Laboratory equipment for medical issues – such as blood tests – and production equipment for medical accessories have one thing in common: They are difficult to plan, as so many different components are involved. Where should which pumps and which dosing systems be located in order to produce and analyze a biochip, for example, in the best way possible?
So far, manufacturers of complex laboratory equipment have first drawn up various concepts and created engineering drawings before building the actual devices. Nevertheless, when it comes to the test, the machines often do not function as expected. The planning process starts over again – a costly business. And this is not the only problem: The designers tend to use components and technologies of which they already have some experience. However, these are not always the ones that would be best for the system.

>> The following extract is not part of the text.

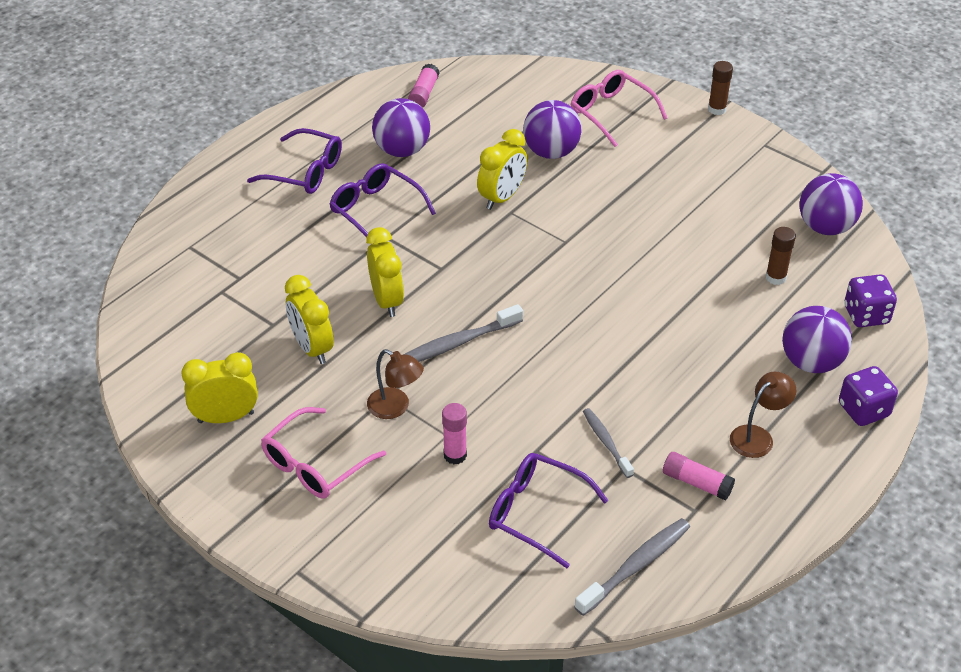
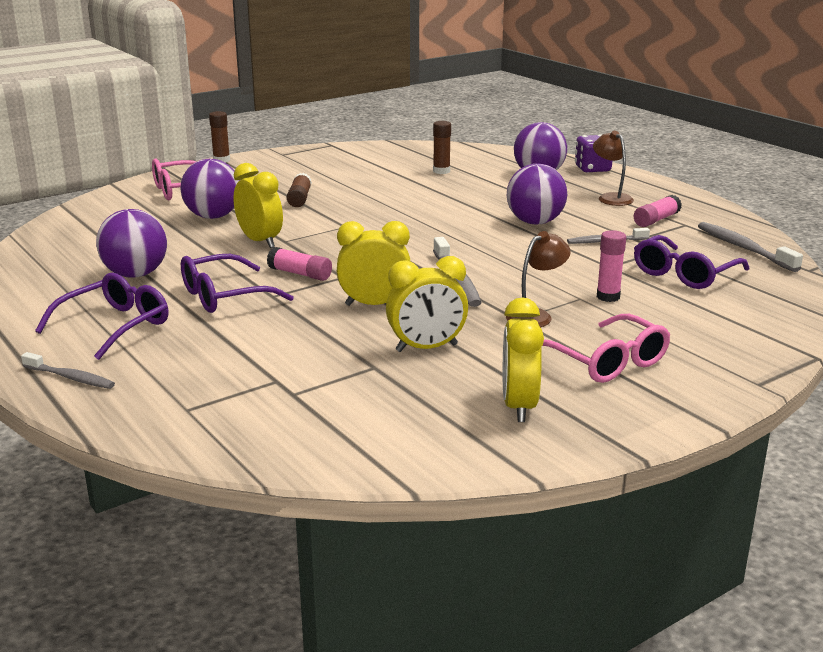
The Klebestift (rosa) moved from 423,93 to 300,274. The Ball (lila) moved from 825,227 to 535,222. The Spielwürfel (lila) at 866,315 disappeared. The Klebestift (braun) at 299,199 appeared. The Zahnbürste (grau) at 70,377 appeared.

The new ‘Modular Process Automation Laboratory m:Pal’ platform makes it possible to plan complex laboratory equipment faster and more efficiently. It comes as a construction kit in which pumps, incubators, dosing devices and camera modules can be slotted together in any way desired and tried out immediately – in much the same way as Lego bricks.
The ‘m:Pal’ system was developed by research scientists at the Fraunhofer Institute for Manufacturing Engineering and Automation IPA in Stuttgart. “We have developed a kind of playground in which we can straightforwardly test all the techniques and choose the ones that are most suitable for the problem in hand. Each module is completely autonomous and can therefore be operated on its own,” explains IPA team leader Andreas Traube. “The crucial issue was the software architecture, as the required modules have to work immediately at the push of a button when you fit them together.”
The platform is intended to give manufacturers of small batches a high degree of flexibility in future. “Producers of hearing aids or other medical products that come in different versions or are constantly coming out as new models can use ‘m:Pal’ as a production tool. Up to now the whole production line had to be replaced for every new model – but with ‘m:Pal’, it is sufficient to adapt one or two modules. This makes it possible to save up to 50 percent of the costs,” says Traube. Manufacturers can also automate a smaller production line step by step, gradually acquiring new modules as the throughput increases.
The researchers will be presenting ‘m:Pal’ at the MEDTEC trade fair in Stuttgart on March 11 through 13.